Background: Stroke prevention is the main goal of treating patients with atrial fibrillation (AF). Vitamin-K antagonists (VKAs) present an effective treatment in stroke prevention, however, the risk of bleeding and the requirement for regular coagulation monitoring are limiting their use. Apixaban is a novel oral anticoagulant associated with significantly lower hazard rates for stroke, major bleedings and treatment discontinuations, compared to VKAs.
Objective: To estimate the cost-effectiveness of apixaban compared to VKAs in non-valvular AF patients in the Netherlands.

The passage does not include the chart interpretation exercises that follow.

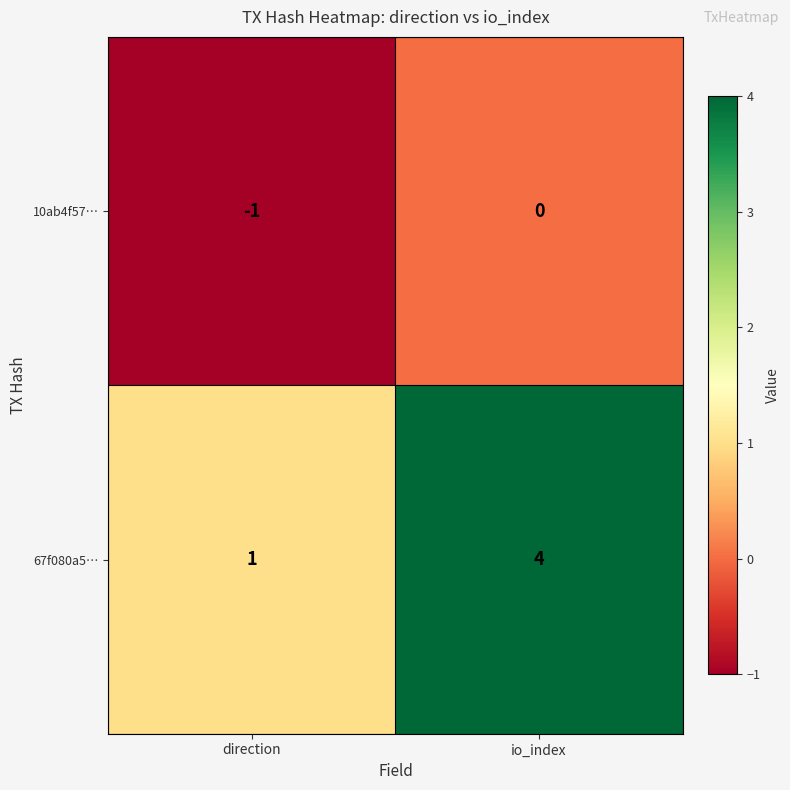

Reading left to right, what are all the values shown in this chart?

10ab4f57…: -1	0
67f080a5…: 1	4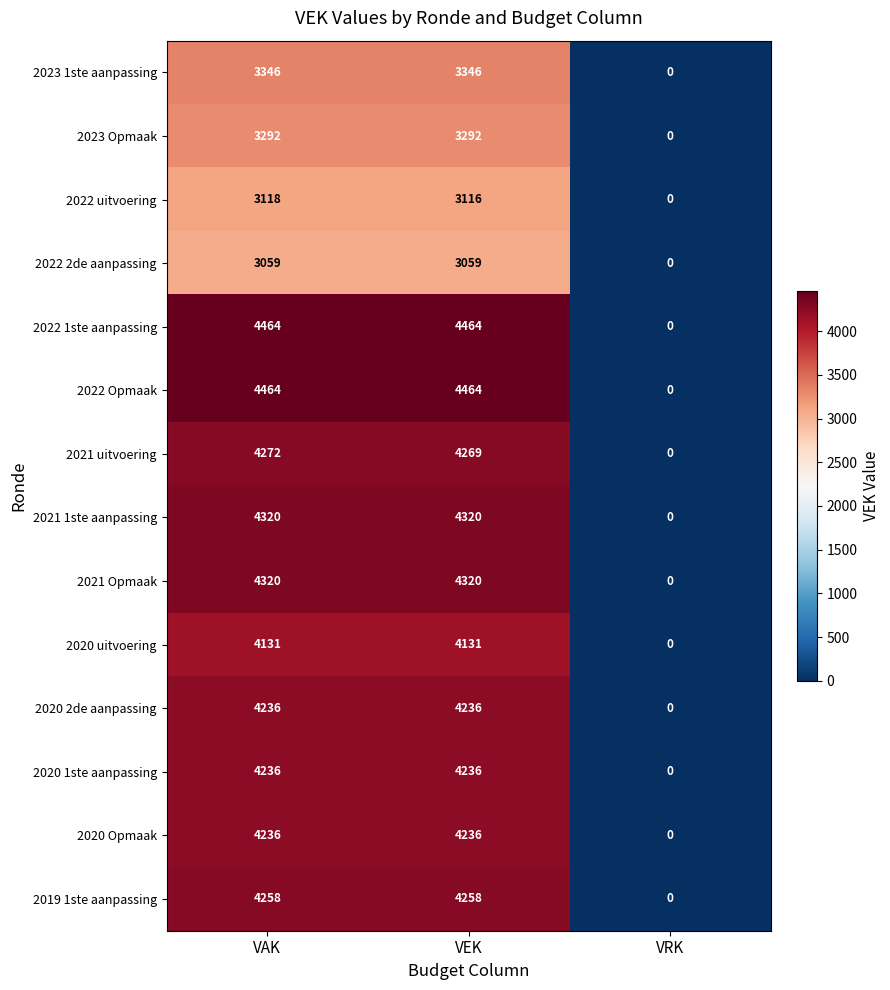

Which label corresponds to the smallest value in the chart?

VRK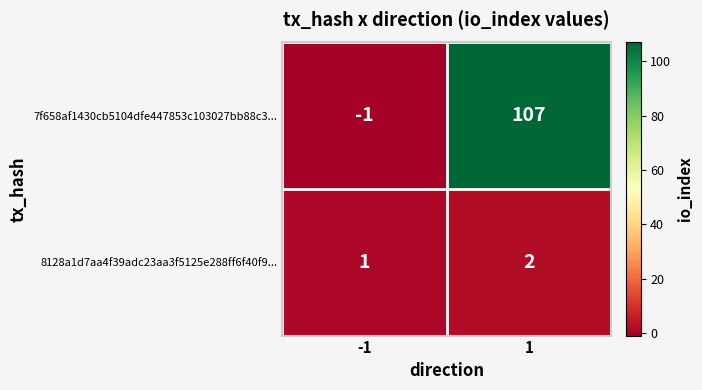

Is it true that 7f658af1430cb5104dfe447853c103027bb88c3... equals 33 at 1?

False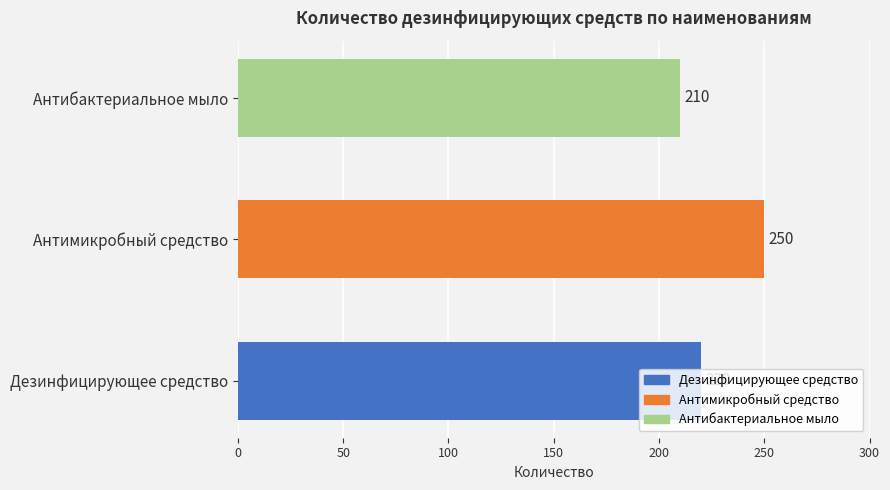

What is the sum of all values?

680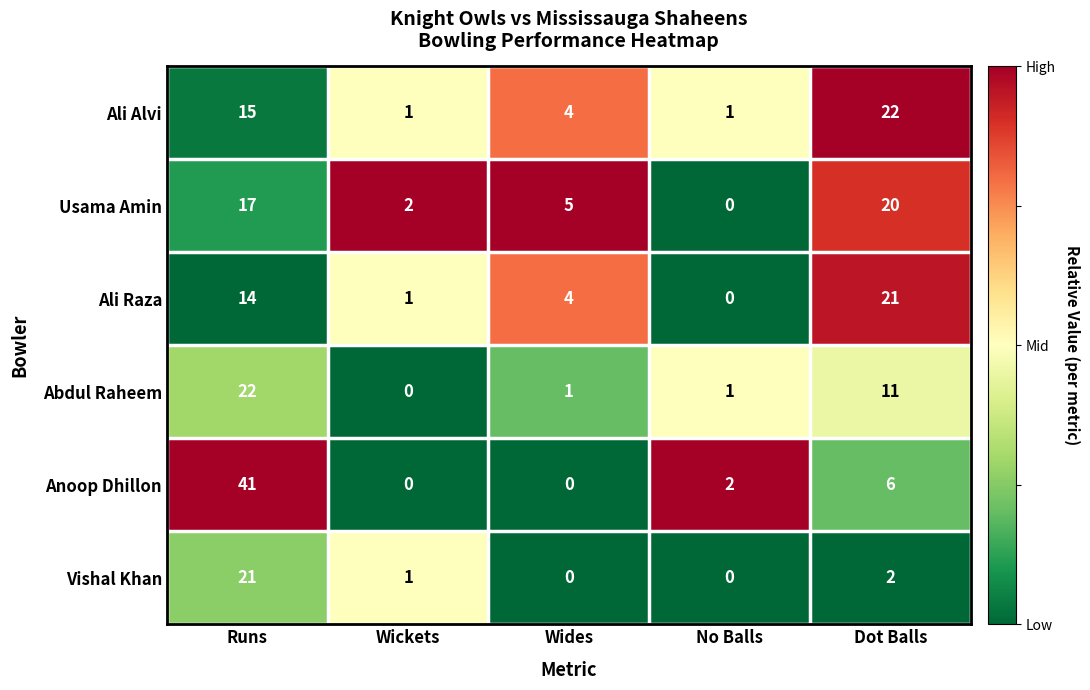

Where does the Ali Raza series first go above 4?

Runs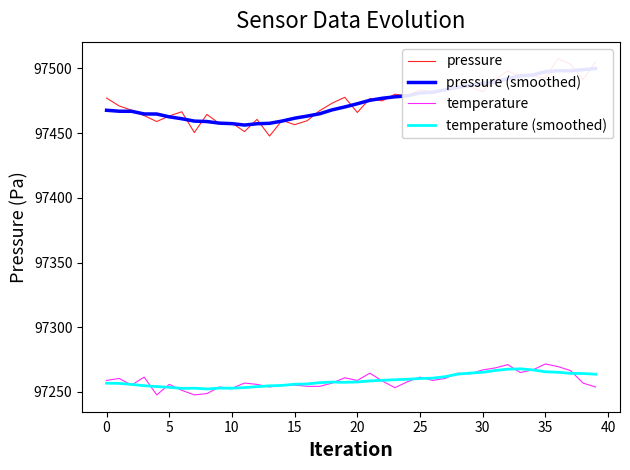

What is the label of the 24th point from the right?

16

Methods: Previously published lifetime Markov model using efficacy data from the ARISTOTLE and the AVERROES trial was modified to reflect the use of oral anticoagulants in the Netherlands. Dutch specific costs, baseline population stroke risk and coagulation monitoring levels were incorporated. Univariate, probabilistic sensitivity and scenario analyses on the impact of different coagulation monitoring levels were performed on the incremental cost-effectiveness ratio (ICER).
Results: Treatment with apixaban compared to VKAs resulted in an ICER of €10,576 per quality adjusted life year (QALY). Those findings correspond with lower number of strokes and bleedings associated with the use of apixaban compared to VKAs. Univariate sensitivity analyses revealed model sensitivity to the absolute stroke risk with apixaban and treatment discontinuations risks with apixaban and VKAs. The probability that apixaban is cost-effective at a willingness-to-pay threshold of €20,000/QALY was 68%. Results of the scenario analyses on the impact of different coagulation monitoring levels were quite robust.
Conclusions: In patients with non-valvular AF, apixaban is likely to be a cost-effective alternative to VKAs in the Netherlands.